Input material:

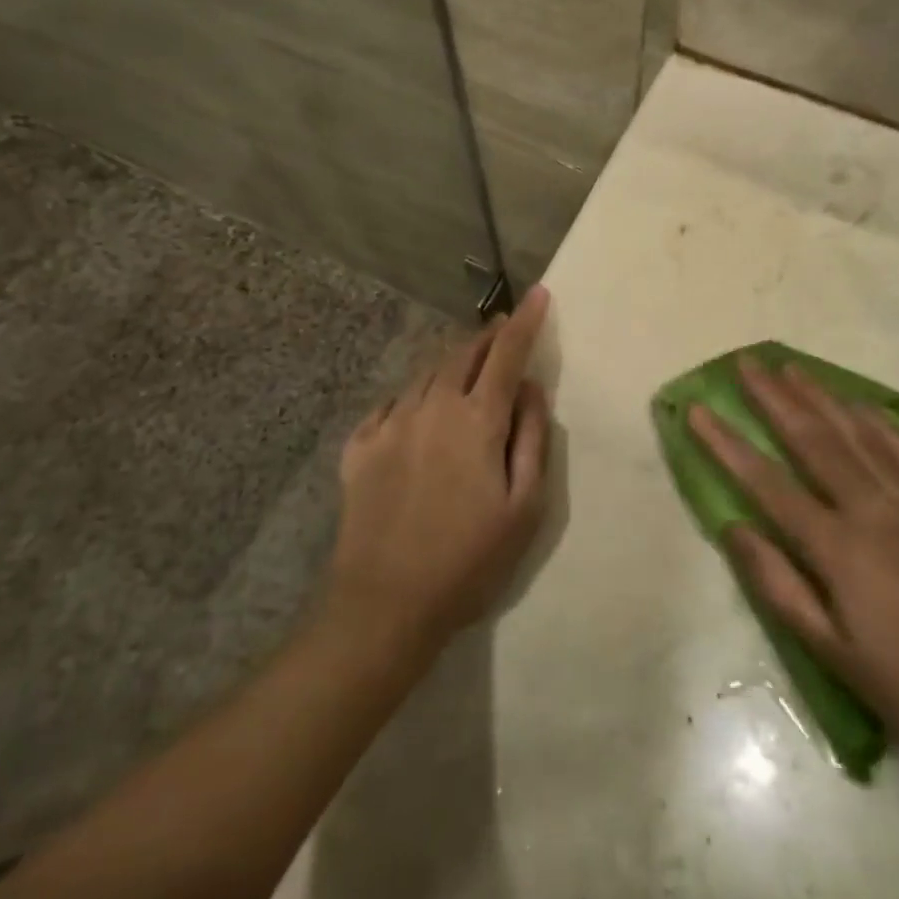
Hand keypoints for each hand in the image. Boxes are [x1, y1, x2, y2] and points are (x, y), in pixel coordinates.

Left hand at [326, 286, 552, 653]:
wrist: (384, 604)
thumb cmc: (469, 561)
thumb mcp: (524, 508)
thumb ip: (531, 439)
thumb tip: (531, 389)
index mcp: (476, 421)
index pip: (506, 354)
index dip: (525, 322)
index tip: (539, 294)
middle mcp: (431, 408)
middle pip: (462, 355)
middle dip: (487, 336)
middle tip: (503, 329)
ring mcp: (389, 425)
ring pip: (426, 376)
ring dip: (451, 363)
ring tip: (466, 364)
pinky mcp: (359, 448)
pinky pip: (390, 404)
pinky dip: (412, 395)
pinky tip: (416, 407)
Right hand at [690, 358, 898, 780]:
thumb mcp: (832, 651)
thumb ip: (779, 584)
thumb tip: (735, 527)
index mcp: (839, 547)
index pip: (768, 483)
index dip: (727, 444)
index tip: (698, 410)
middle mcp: (873, 510)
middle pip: (814, 439)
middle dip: (775, 398)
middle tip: (747, 363)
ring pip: (859, 433)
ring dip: (821, 396)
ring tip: (793, 368)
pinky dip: (879, 421)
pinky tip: (862, 404)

Required action: Lines holding the word "ring" are the answer; copy every one from the records above.

Expected output:
ring mcp: (389, 425)
ring pip: (426, 376)
ring dip: (451, 363)
ring tip: (466, 364)
ring pip: (859, 433)
ring dip: (821, 396)
ring tip: (793, 368)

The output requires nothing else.